In a new book that tells 10 conservation success stories in South Carolina over the last 30 years, Beach and his wife Virginia share keys to keeping a lot of the Palmetto State’s special places safe from threats of sprawl, development and, in one sense, human greed.
“A Wholly Admirable Thing: Defending Nature and Community on the South Carolina Coast” is more than a remembrance of 30 years of conservation work by Beach and the Coastal Conservation League. It’s a celebration of how people — Republicans, Democrats and political independents — can work together to make South Carolina a better, friendlier place by keeping what attracts us here in first place.
When the League got off the ground just before Hurricane Hugo slammed into South Carolina in 1989, Beach envisioned better laws and state policies, better rules for land use and more public education about the “long-term needs of our coastal environment.”
He didn’t necessarily envision working with affiliated people and groups, such as the Nature Conservancy, Ducks Unlimited, the S.C. Environmental Law Project, the Southern Environmental Law Center and various land trusts, to help to establish a 1.25 million-acre greenbelt of permanently protected Lowcountry land around urban boundaries to safeguard marshes, small islands, maritime forests, birding areas and more.
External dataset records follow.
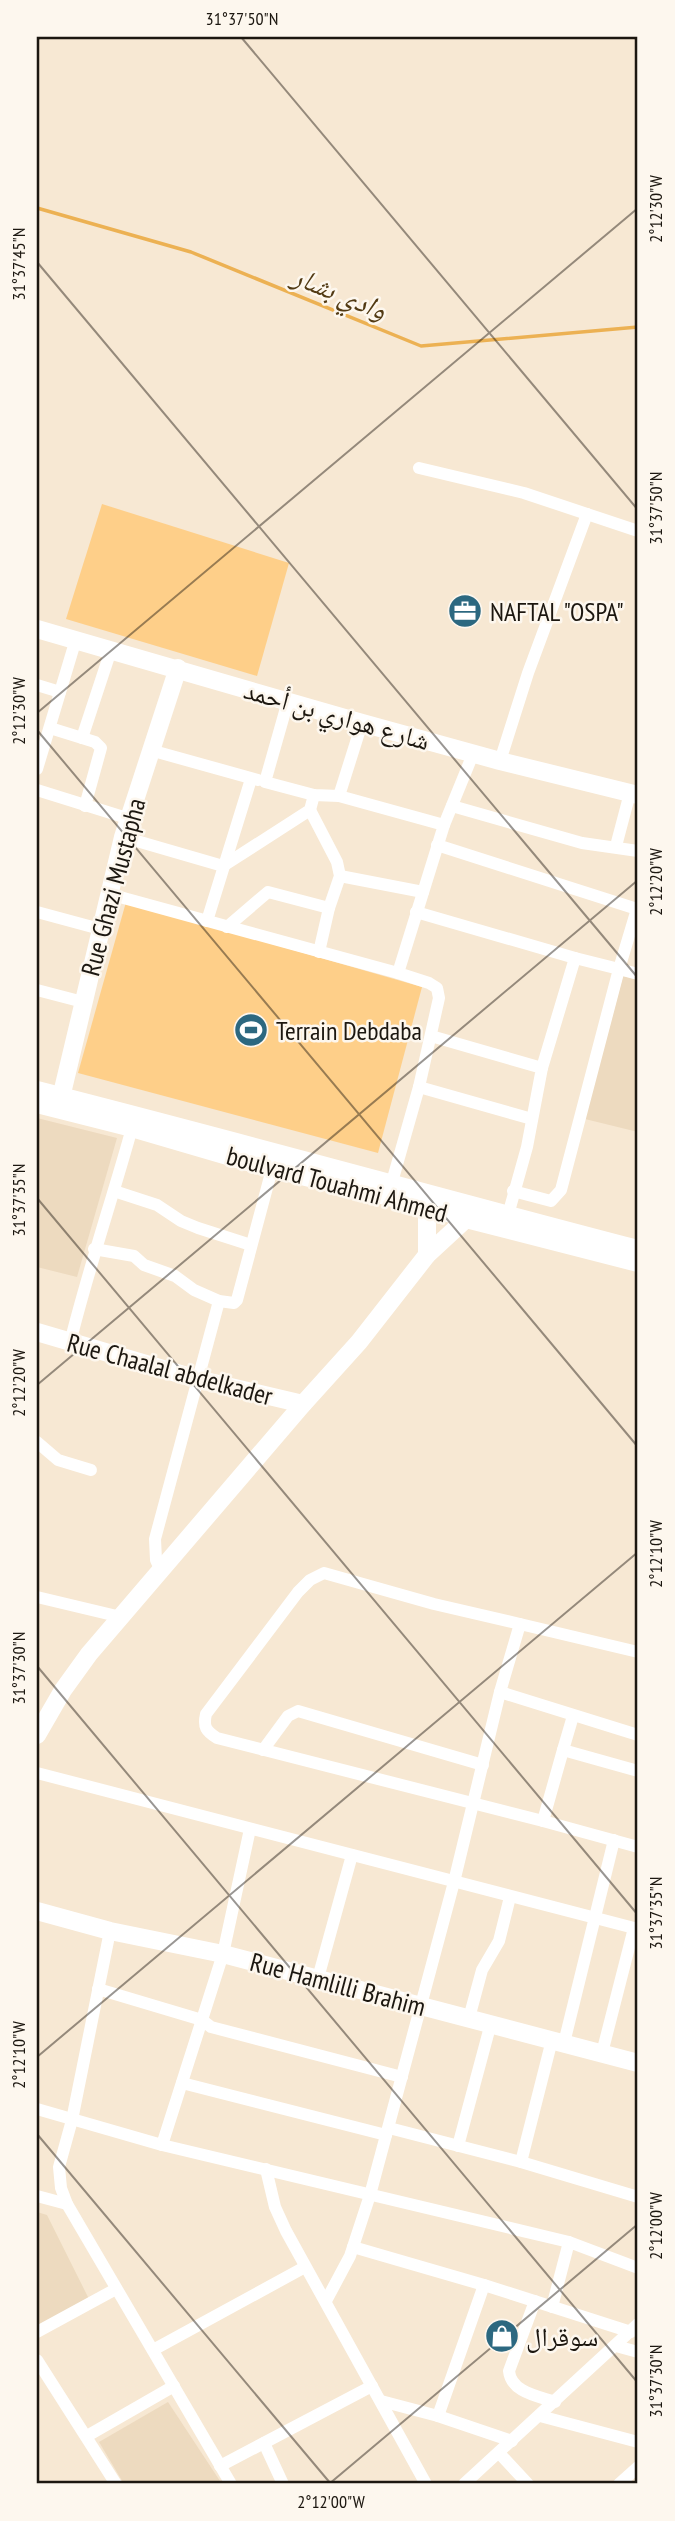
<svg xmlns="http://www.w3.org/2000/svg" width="675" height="2521" font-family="'PT Sans Narrow','Noto Naskh Arabic',sans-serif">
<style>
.built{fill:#eddabf}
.green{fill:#fecf89}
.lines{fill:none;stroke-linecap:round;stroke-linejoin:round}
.stream{stroke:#ecb153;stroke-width:3.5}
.street{stroke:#fff;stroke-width:12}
.secondary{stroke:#fff;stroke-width:18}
.ticks{fill:none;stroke:#1c1710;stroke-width:2;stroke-opacity:0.45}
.labels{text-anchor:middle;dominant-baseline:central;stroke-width:5;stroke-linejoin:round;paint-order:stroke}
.poi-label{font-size:26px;fill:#1c1710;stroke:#fdf7ee;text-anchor:start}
.street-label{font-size:26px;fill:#1c1710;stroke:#fdf7ee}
.water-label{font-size:28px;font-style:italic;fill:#523a13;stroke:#fdf7ee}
.neatline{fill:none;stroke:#1c1710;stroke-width:2.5}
.ticks-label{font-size:18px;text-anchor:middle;fill:#1c1710}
</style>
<rect width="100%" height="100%" fill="#f7e8d3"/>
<g class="built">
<path d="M623 976 638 980V1132L585 1119Z"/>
<path d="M37 1118 117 1138 77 1277 37 1267Z"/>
<path d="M37 2212 47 2215 89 2299 37 2329Z"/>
<path d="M168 2402 222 2484H124L99 2442Z"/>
</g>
<g class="green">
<path d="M102 504 289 563 257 676 66 619Z"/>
<path d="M126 902 422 987 378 1153 78 1073Z"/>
</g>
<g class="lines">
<path class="stream" d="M37 208 191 252 421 346 638 327"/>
<g class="street">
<path d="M419 468 524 493 638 531"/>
<path d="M37 685 60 692"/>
<path d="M288 701 265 782 314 795 339 796 362 723"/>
<path d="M50 728 95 742 101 748 85 806"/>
<path d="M82 738 111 650"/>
<path d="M150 750 258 780"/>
<path d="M500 761 528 673 587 514"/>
<path d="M37 769 76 639"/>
<path d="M37 790 130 819"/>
<path d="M339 796 444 825 398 973 429 983 437 988 439 998 419 1087 392 1182"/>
<path d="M452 806 582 843 638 851"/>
<path d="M310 810 337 862 340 876 329 908 319 952"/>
<path d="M444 825 473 754"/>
<path d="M123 837 223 866 310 810 314 795"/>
<path d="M437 845 637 909 619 969 638 974"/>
<path d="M616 846 630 793"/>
<path d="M340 876 423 892"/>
<path d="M109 894 398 973"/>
<path d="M37 912 100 929"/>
<path d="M416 912 575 958"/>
<path d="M207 921 251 779"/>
<path d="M227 927 268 892 329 908"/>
<path d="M37 990 83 1002"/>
<path d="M431 1036 542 1068 527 1147 508 1215"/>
<path d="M419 1087 532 1119"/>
<path d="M114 1191 157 1205 181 1221 198 1228 251 1245"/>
<path d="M513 1191 551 1201 561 1190 619 969 575 958 542 1068"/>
<path d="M94 1249 134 1256 144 1265 175 1276 194 1290 219 1301 234 1303 237 1300 272 1169"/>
<path d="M70 1343C88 1270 112 1200 132 1128"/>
<path d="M37 1442 58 1460 91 1470"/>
<path d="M161 1571 156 1560 155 1539 219 1301"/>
<path d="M37 1597 121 1617"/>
<path d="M520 1624 434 1604 324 1573 310 1580 298 1592 206 1714C203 1727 206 1731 217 1738L543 1821 563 1750"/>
<path d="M500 1692 638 1735"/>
<path d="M573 1716 563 1750 638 1771"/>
<path d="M263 1750 288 1716 298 1711 483 1765"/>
<path d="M37 1773 638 1929"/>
<path d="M543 1821 638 1847"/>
<path d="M110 1931 72 2120 59 2167 61 2188 67 2204 231 2484"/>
<path d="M318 1978 352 1855"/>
<path d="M98 1989 202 2020 211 2027 402 2077"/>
<path d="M469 2018 482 1970 499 1941 510 1897"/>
<path d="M564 2043 614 1840"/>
<path d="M602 2053 634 1928"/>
<path d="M182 2083 386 2135"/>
<path d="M37 2109 162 2145 569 2242"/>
<path d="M389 2128 521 2162 638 2197"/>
<path d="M162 2145 223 1954 250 1829"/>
<path d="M458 2146 491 2023"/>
<path d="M521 2162 552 2040"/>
<path d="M266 2169 275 2207 286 2231 426 2484"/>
<path d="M37 2196 67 2204"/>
<path d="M353 2247 484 2285"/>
<path d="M326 2301 350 2256 370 2195 454 1882 500 1692 520 1624 638 1652"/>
<path d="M535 2301 509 2371C511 2392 537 2396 555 2402"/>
<path d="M552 2307 569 2242 638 2268"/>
<path d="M37 2332 116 2289"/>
<path d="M616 2346 638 2352"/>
<path d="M153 2350 305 2267"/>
<path d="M37 2360 116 2484"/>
<path d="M381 2401 438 2416 512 2441"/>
<path d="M438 2416 484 2285 631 2332"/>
<path d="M540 2416 638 2442"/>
<path d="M87 2436 174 2386"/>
<path d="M264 2443 283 2484"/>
<path d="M499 2453 528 2484"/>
<path d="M220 2466 372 2386"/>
<path d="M464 2484 638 2324"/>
<path d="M619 2484 638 2467"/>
</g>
<g class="secondary">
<path d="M37 629 362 723 500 761 638 795"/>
<path d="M37 1090C238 1141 438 1197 638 1249"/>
<path d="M37 1104 132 1128 272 1169 427 1206 466 1219 638 1263"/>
<path d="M59 1106 123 837 178 668"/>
<path d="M427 1255V1206L430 1195"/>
<path d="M37 1332 197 1379 303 1404"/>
<path d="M37 1735 63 1690 89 1654 303 1404 359 1342 427 1255 466 1219 470 1206"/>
<path d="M37 1911 110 1931 223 1954 638 2063"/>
</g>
</g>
<path class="ticks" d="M241 37 638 510M634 37 638 42M37 40 41 37M37 262 638 978M37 713 638 208M37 730 638 1447M37 1198 638 1915M37 1385 638 880M37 1666 638 2383M37 2057 638 1552M37 2134 331 2484M329 2484 638 2224"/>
<defs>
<g id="office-disc" transform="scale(1.75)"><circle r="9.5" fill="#2c6880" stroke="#fdf7ee"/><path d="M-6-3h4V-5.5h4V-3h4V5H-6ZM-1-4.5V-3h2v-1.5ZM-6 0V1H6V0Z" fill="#fff"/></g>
<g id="stadium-disc" transform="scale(1.75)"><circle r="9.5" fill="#2c6880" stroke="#fdf7ee"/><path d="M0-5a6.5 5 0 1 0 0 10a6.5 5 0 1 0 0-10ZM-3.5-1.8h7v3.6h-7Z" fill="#fff"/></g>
<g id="shop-disc" transform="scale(1.75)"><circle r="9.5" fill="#2c6880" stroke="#fdf7ee"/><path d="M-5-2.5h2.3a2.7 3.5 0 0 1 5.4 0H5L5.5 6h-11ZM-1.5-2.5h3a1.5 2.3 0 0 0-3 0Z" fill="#fff"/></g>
</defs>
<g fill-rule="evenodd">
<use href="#office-disc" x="465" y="611"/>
<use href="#stadium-disc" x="251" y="1030"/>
<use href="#shop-disc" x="502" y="2336"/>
</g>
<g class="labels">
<g class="poi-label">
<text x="490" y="611">NAFTAL "OSPA"</text>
<text x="276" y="1030">Terrain Debdaba</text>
<text x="526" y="2336">سوقرال</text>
</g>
<g class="street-label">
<text transform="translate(337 715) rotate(16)">شارع هواري بن أحمد</text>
<text transform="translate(113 887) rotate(-75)">Rue Ghazi Mustapha</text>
<text transform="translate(337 1184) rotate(15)">boulvard Touahmi Ahmed</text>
<text transform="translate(170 1369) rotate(15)">Rue Chaalal abdelkader</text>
<text transform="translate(338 1984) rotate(15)">Rue Hamlilli Brahim</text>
</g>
<g class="water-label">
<text transform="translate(340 292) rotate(22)">وادي بشار</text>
</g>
</g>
<rect width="675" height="2521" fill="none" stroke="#fdf7ee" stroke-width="77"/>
<rect x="38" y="38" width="598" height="2444" class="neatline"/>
<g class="ticks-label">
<text x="242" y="25">31°37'50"N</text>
<text transform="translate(656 209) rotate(-90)" y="6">2°12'30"W</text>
<text transform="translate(19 264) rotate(-90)" y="6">31°37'45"N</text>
<text transform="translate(656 508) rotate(-90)" y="6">31°37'50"N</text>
<text transform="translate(19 711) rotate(-90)" y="6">2°12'30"W</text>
<text transform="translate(656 882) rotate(-90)" y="6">2°12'20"W</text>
<text transform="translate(19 1200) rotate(-90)" y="6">31°37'35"N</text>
<text transform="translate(19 1383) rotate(-90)" y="6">2°12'20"W</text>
<text transform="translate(656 1554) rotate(-90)" y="6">2°12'10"W</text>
<text transform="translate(19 1668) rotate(-90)" y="6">31°37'30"N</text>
<text transform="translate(656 1913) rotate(-90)" y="6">31°37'35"N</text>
<text transform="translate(19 2055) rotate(-90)" y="6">2°12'10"W</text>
<text transform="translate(656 2226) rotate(-90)" y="6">2°12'00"W</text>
<text transform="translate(656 2381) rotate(-90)" y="6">31°37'30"N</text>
<text x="331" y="2508">2°12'00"W</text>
</g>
</svg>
He didn’t expect the nascent organization to evolve to fight battles over factory hog farms, polluting coal plants, an expanded port or a highway that would have split a national forest. But he and colleagues fought those battles as described in the bulk of the book, which focuses on successes, such as preservation education at the Penn Center on St. Helena Island, saving Sandy Island in Georgetown County, nurturing local farmers to grow and sell $7 million of vegetables through the GrowFood Carolina network, and embracing concepts of new urbanism to bolster density and new ways to live in better harmony with the coast.
“A Wholly Admirable Thing” is a lyrical chronicle of successes for organizing and defending South Carolina’s special places. It’s a tribute to persistence. The book’s stories inspire awe, surely even among detractors who have cursed the League over the years.
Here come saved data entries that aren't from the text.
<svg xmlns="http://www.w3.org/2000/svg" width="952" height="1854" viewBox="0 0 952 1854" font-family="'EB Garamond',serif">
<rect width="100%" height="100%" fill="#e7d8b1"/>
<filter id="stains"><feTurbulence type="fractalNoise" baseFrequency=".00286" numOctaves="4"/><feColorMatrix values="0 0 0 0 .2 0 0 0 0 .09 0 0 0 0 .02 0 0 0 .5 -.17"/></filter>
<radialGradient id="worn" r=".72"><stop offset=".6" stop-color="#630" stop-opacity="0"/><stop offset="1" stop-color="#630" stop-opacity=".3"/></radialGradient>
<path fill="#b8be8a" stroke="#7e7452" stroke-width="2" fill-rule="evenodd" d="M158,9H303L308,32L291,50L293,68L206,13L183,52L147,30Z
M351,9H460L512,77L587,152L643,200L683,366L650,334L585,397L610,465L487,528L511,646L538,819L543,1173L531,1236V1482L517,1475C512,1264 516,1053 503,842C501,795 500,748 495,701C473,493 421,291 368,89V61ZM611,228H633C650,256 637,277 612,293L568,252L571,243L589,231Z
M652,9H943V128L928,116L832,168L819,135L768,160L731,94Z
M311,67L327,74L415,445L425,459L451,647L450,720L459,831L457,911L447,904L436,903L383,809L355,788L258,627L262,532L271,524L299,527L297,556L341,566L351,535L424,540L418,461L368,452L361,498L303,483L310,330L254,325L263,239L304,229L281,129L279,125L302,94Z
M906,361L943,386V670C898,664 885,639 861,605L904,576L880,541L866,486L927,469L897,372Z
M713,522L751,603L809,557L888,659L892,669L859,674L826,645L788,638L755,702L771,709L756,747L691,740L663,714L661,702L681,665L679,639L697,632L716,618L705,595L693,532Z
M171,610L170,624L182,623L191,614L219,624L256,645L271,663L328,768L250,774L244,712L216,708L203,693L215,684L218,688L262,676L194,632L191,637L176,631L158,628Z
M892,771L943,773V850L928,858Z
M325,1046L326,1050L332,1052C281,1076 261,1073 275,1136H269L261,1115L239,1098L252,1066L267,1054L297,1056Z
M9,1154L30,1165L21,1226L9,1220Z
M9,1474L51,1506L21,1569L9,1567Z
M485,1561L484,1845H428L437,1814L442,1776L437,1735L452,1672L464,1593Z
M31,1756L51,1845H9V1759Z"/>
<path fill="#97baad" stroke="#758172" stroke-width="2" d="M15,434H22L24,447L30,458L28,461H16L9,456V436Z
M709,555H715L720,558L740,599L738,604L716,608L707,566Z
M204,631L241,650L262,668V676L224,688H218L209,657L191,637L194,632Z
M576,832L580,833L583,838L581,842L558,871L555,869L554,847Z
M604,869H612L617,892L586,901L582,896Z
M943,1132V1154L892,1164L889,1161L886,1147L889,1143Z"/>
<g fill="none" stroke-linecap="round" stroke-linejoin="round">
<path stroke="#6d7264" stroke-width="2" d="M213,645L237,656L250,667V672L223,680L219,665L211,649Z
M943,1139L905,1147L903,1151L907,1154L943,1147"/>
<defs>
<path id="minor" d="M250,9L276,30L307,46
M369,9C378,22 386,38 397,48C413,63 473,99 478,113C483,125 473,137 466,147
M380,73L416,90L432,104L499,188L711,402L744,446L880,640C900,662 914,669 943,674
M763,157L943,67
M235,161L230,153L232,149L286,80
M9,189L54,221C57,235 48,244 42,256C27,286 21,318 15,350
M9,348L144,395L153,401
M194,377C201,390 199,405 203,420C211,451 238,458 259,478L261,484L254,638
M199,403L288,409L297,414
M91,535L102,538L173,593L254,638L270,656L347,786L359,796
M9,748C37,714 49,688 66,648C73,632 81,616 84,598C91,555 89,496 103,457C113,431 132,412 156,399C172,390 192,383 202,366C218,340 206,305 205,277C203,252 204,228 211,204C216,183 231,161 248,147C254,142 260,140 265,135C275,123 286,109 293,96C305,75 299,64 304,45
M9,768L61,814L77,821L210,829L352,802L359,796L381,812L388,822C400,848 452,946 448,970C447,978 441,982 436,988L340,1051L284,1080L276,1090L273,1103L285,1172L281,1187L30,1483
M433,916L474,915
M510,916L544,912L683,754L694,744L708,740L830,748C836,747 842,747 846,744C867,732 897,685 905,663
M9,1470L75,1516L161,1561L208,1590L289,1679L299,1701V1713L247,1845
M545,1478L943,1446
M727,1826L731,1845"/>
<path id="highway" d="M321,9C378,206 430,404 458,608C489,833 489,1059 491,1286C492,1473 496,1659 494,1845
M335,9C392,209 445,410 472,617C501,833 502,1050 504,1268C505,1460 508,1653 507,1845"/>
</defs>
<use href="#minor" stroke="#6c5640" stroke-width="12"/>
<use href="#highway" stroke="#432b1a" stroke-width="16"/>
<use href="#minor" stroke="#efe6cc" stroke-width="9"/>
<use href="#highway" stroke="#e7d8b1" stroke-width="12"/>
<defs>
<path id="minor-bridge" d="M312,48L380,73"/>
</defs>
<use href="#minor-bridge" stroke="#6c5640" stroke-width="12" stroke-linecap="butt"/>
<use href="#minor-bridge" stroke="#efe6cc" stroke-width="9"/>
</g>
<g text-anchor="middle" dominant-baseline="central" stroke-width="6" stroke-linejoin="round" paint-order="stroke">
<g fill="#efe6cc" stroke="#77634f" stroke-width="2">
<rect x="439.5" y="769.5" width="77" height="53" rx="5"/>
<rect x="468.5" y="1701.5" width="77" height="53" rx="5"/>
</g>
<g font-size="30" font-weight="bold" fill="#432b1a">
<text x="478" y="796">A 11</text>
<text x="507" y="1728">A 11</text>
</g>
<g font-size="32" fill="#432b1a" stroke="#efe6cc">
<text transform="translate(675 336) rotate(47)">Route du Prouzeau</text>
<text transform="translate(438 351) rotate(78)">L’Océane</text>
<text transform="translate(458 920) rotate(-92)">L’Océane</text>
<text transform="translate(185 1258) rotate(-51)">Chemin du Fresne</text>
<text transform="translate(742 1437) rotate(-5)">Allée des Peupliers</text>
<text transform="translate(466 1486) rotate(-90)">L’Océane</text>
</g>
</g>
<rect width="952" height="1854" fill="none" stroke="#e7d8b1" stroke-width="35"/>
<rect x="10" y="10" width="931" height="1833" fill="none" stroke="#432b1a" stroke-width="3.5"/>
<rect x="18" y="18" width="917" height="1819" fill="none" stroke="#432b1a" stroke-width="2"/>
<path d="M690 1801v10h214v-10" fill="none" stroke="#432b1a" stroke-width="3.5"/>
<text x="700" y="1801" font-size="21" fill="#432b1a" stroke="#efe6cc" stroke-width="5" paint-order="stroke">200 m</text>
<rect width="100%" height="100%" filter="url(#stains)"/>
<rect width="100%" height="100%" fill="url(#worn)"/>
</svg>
But students of politics will also enjoy Dana Beach’s succinct, realistic description of the murkiness and challenges of Palmetto politics in the book’s introduction:
“Politically, South Carolina is bright red; but the state is neither conservative nor liberal, at least by conventional definitions of those terms. Instead it is a pre-modern, tribal society controlled by a network of friendships, kinships and business relationships with power vested in a small leadership clique that migrates across the rural landscape — from Edgefield and Barnwell, St. Matthews to Moncks Corner, Kingstree to Florence. It is a modern manifestation of a corporate state, like those that exist in Eastern Europe.
“Our temperament is one of wounded honor and easily hurt feelings. Just below the good-natured, jovial countenance of a South Carolina leader, lies a tightly wound, tender bundle of emotions waiting to explode.”
It’s much the same today in the legislature as it was 50 years ago or 150 years ago. In some sense, it doesn’t matter whether Republicans or Democrats are in control because what really shapes the state is a continuing heritage of political elites who don’t want to be told what to do. “A Wholly Admirable Thing” is a critical read for anyone who wants to get something actually done.